Heilmittel

Als Versicherter der gesetzlichen Krankenversicherung haben Sie Anspruch auf Heilmittel. Das sind zum Beispiel Krankengymnastik, Krankengymnastik am Gerät, Massage, Manuelle Therapie, Lymphdrainage, Elektrotherapie, Fangopackungen, Schlingentischbehandlungen ... Heilmittel darf Ihnen nur eine Ärztin oder ein Arzt verordnen. Und auch nur dann, wenn die Heilmittel notwendig sind, also beispielsweise wenn sie eine Krankheit heilen oder lindern helfen oder Pflegebedürftigkeit verhindern. Eine Verordnung von Heilmitteln kann auch erforderlich sein, um der Gefährdung der gesundheitlichen Entwicklung eines Kindes entgegenzuwirken. Oben genannte Heilmittel dürfen ausschließlich von zugelassenen Physiotherapeuten abgegeben werden.

Kostenübernahme durch die Krankenkasse

Ihr Arzt kann ein Heilmittel nur dann verordnen, wenn der therapeutische Nutzen anerkannt und die Qualität bei der Leistungserbringung gewährleistet ist. Welche Heilmittel verordnungsfähig sind, ist in den Heilmittel-Richtlinien des Gemeinsamen Bundesausschusses festgelegt. Im sogenannten Heilmittelkatalog sind den einzelnen Erkrankungsbildern die Heilmittel zugeordnet, die verordnet werden können. Bei Fragen zu den Heilmittel-Richtlinien wenden Sie sich an Ihre Krankenkasse oder Ihre Ärztin oder ihren Arzt.

Zuzahlungen bei Heilmitteln

Die Zuzahlung bei Heilmitteln beträgt zehn Prozent der Kosten des Heilmittels zuzüglich zehn Euro je Verordnung. Die Verordnung kann mehrere Anwendungen umfassen.
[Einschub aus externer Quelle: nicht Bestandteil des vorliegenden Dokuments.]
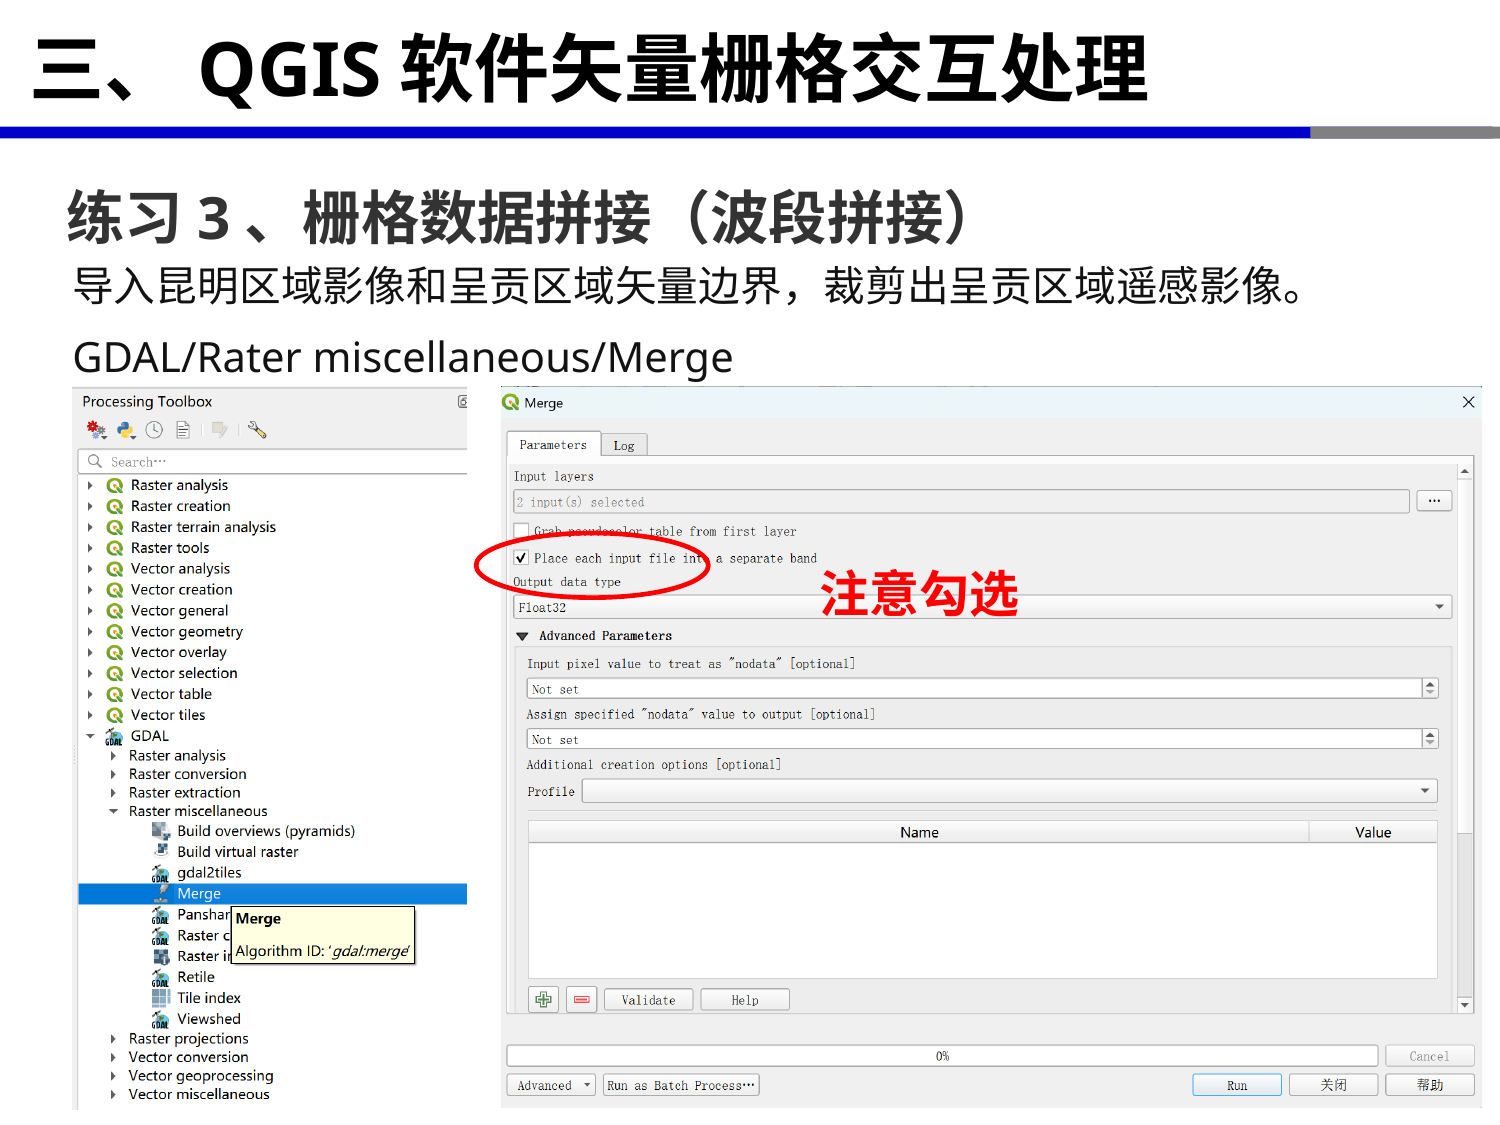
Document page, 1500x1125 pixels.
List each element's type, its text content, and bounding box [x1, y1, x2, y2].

text_box 练习3、栅格数据拼接（波段拼接） [52, 138, 1448, 259]
title 三、QGIS软件矢量栅格交互处理 [0, 1, 1479, 132]
picture [71, 386, 467, 1110]
text_box 导入昆明区域影像和呈贡区域矢量边界，裁剪出呈贡区域遥感影像。 GDAL/Rater miscellaneous/Merge [57, 252, 1449, 388]
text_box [475, 386, 1483, 1108]
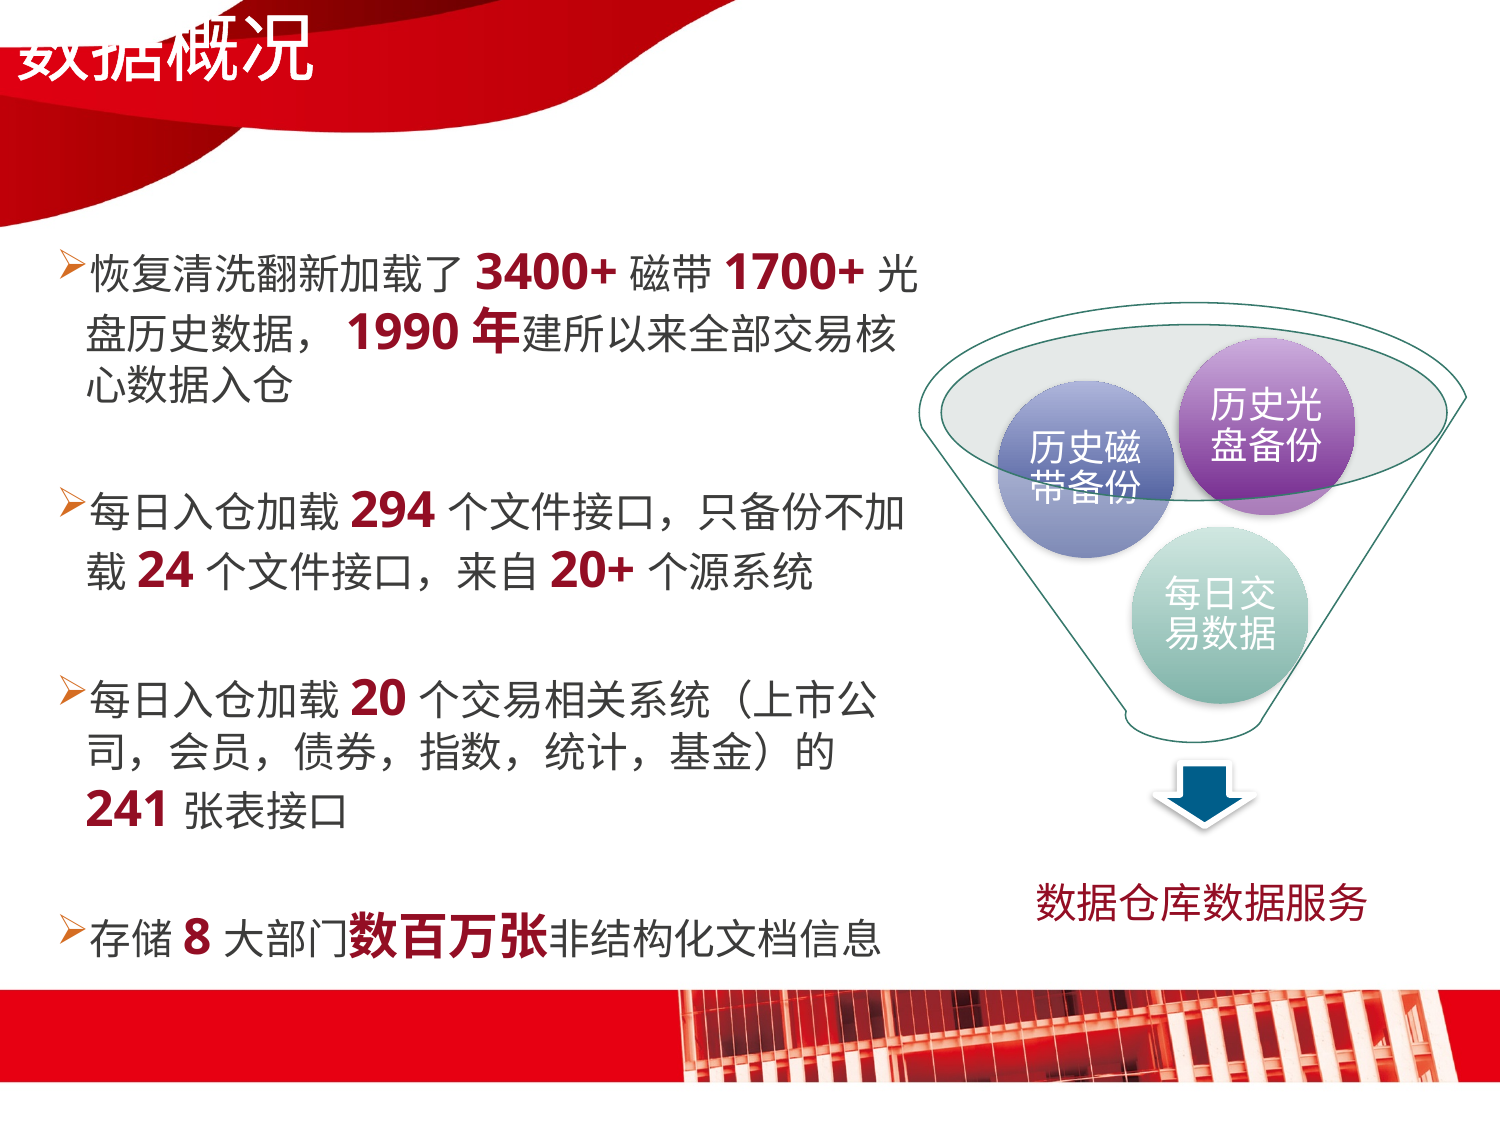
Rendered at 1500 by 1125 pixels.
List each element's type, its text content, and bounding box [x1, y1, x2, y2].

text_box 数据概况 [0, 0, 513, 121]
list 恢复清洗翻新加载了3400+磁带1700+光盘历史数据，1990年建所以来全部交易核心数据入仓 每日入仓加载294个文件接口，只备份不加载24个文件接口，来自20+个源系统 每日入仓加载20个交易相关系统（上市公司，会员，债券，指数，统计，基金）的241张表接口 存储8大部门数百万张非结构化文档信息 [41, 231, 942, 988]
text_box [714, 290, 1500, 1125]
picture [0, 0, 1500, 1125]
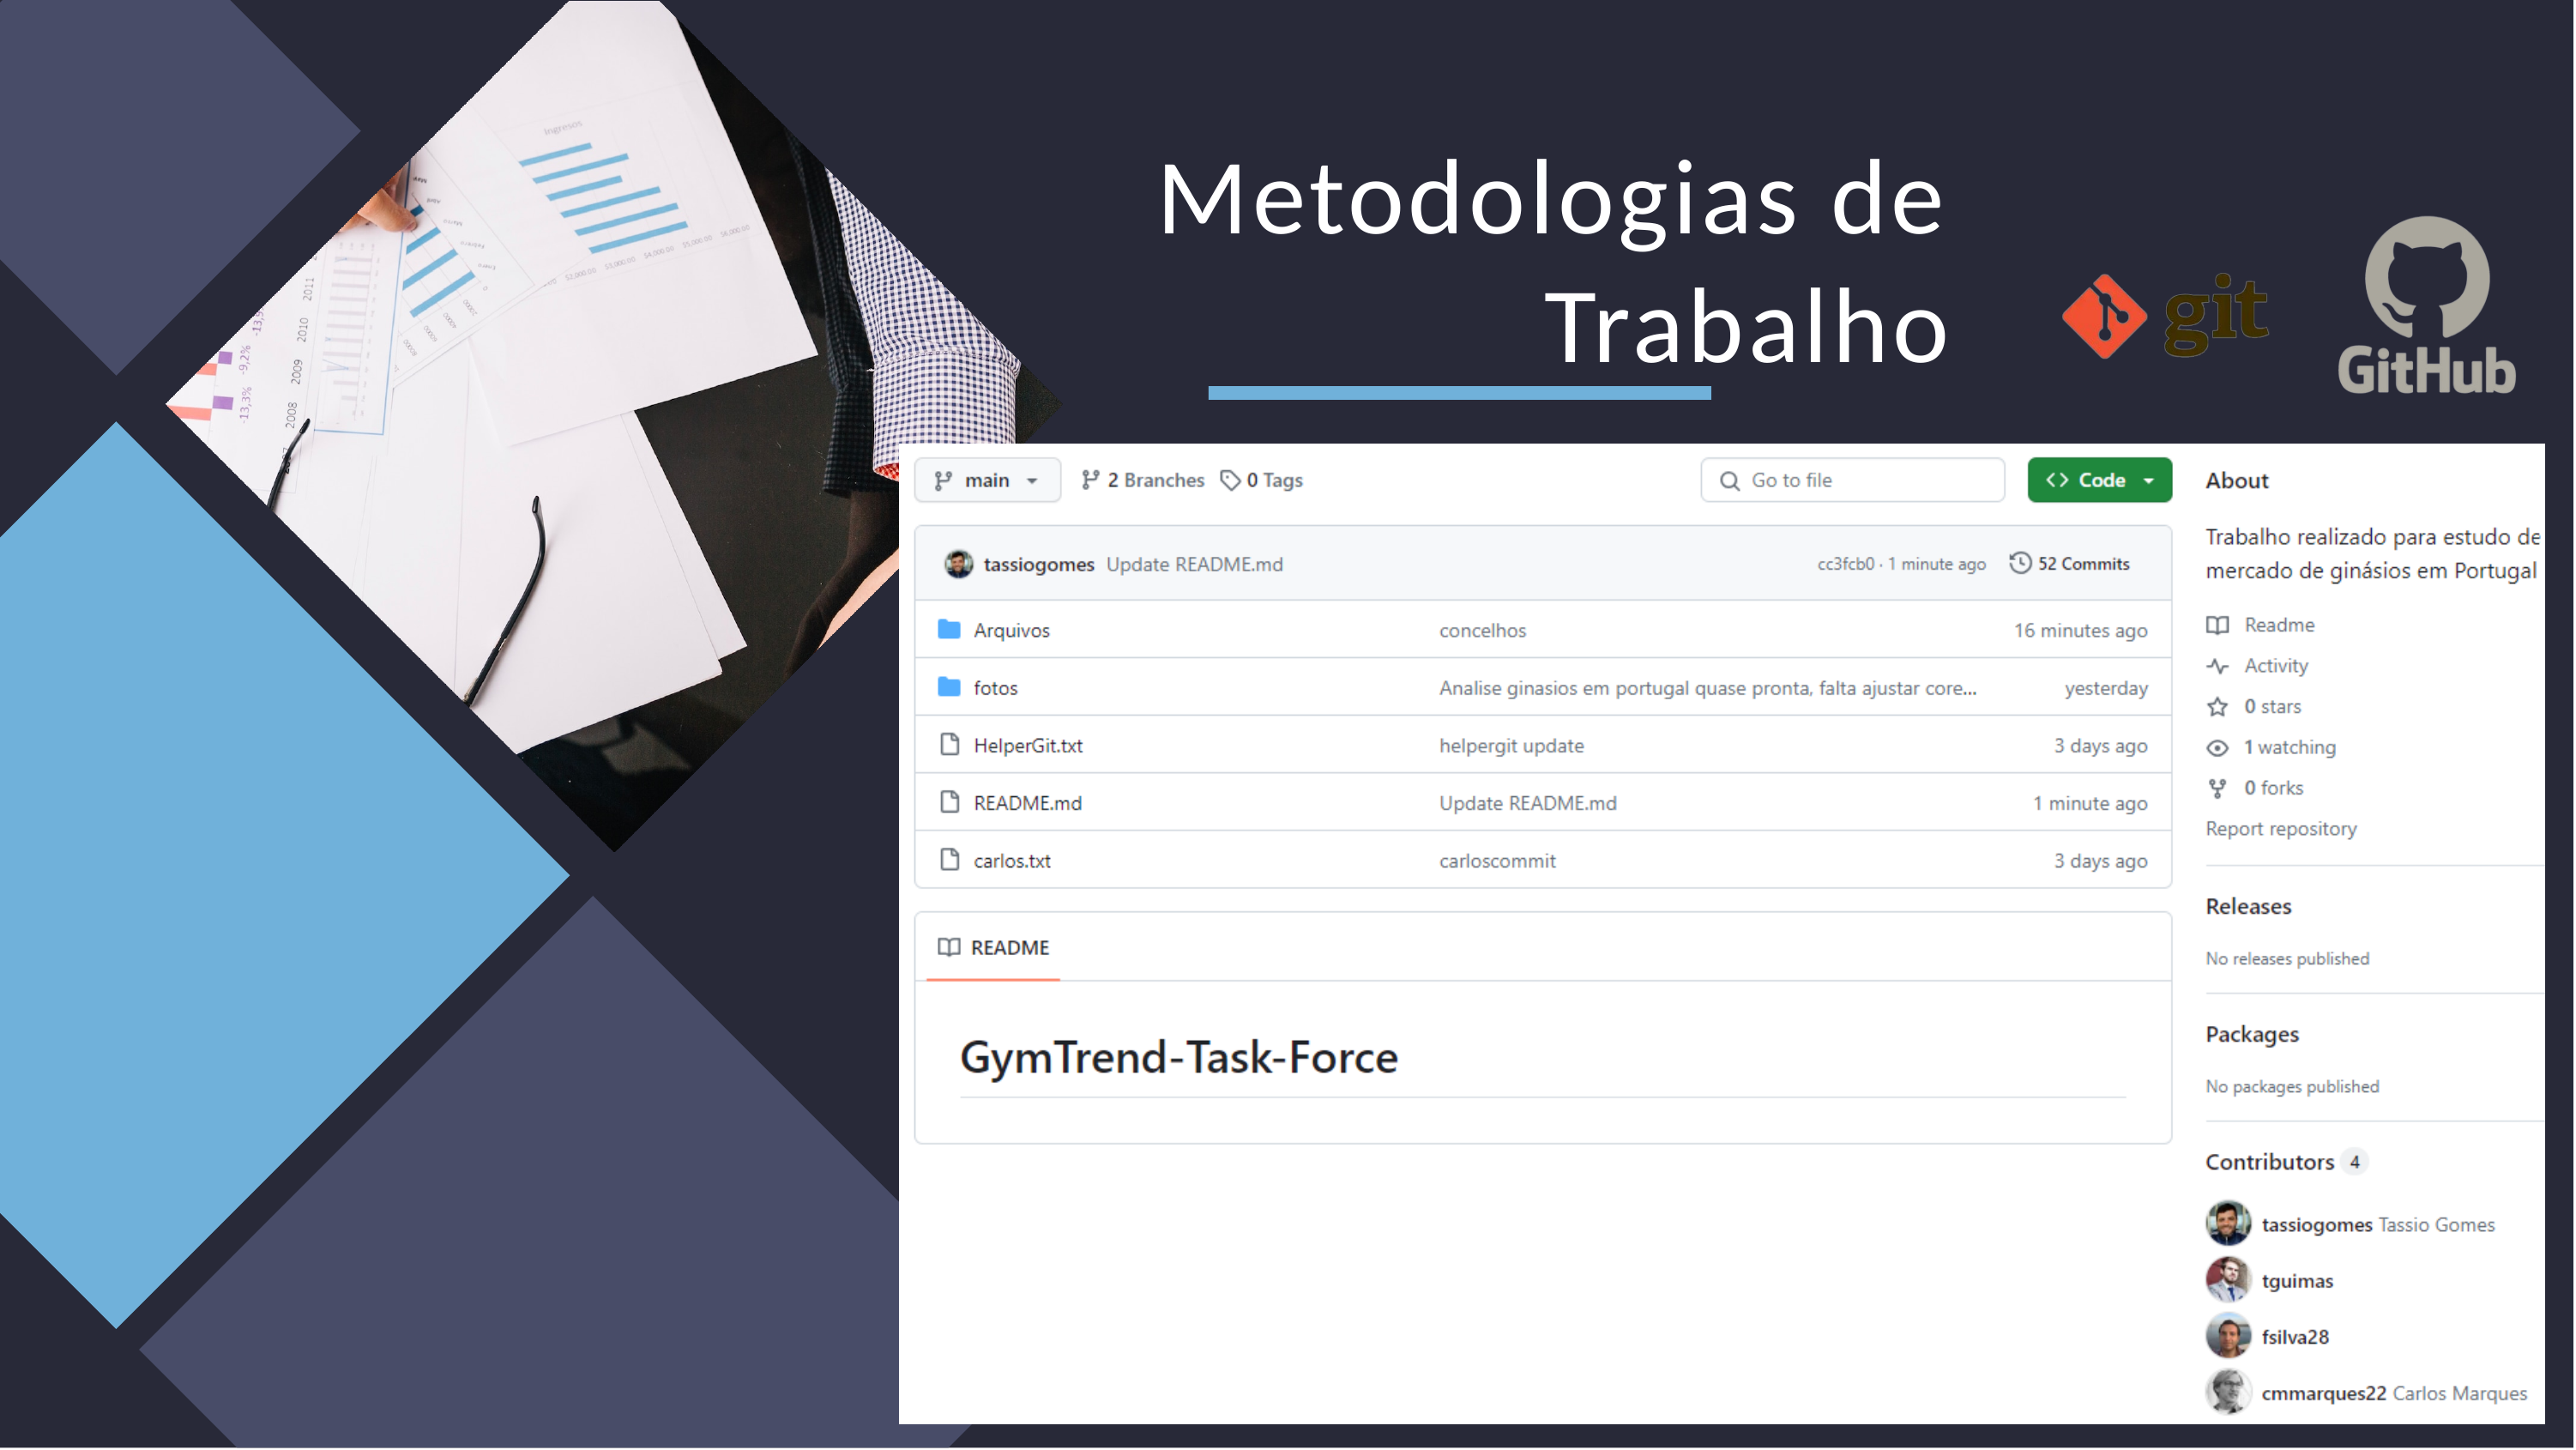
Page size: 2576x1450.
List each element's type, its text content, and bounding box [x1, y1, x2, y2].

text_box [1208, 386, 1711, 400]
title Metodologias de Trabalho [1154, 124, 1951, 384]
picture [898, 444, 2545, 1425]
picture [2041, 192, 2545, 426]
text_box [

Sofern Sie unterschiedliche Leistungserbringer (Massage, Fango etc.) für die vom Arzt verordneten Heilmittel in Anspruch nehmen, müssen Sie die Zuzahlungen von zehn Euro je Verordnung an denjenigen leisten, der die Originalverordnung erhält und abrechnet.
Der Anteil den die gesetzlichen Krankenkassen im ersten Quartal 2008 an die Heilmittelerbringer, (Physiotherapeuten, Logopäden, Ergotherapeuten und Masseure) überwiesen beträgt 2,25% oder 0,878 Mrd. € an den Gesamtausgaben.

zum Vergleich

Ausgaben für Krankenhausbehandlungen 34,3% oder 13,38 Mrd. € (ohne Dialyse und ambulante ärztliche Behandlung) Arzneimittel 18,16% oder 7,084 Mrd. € usw. Nachzulesen beim statistischen Bundesamt. Vielleicht wäre es manchmal besser mit entsprechender Verordnung zum Physiotherapeuten zu gehen und sich so das eine oder andere Medikament zu ersparen. Darf man den obigen Zahlen trauen, wäre auch ein gewisses Einsparpotential vorhanden.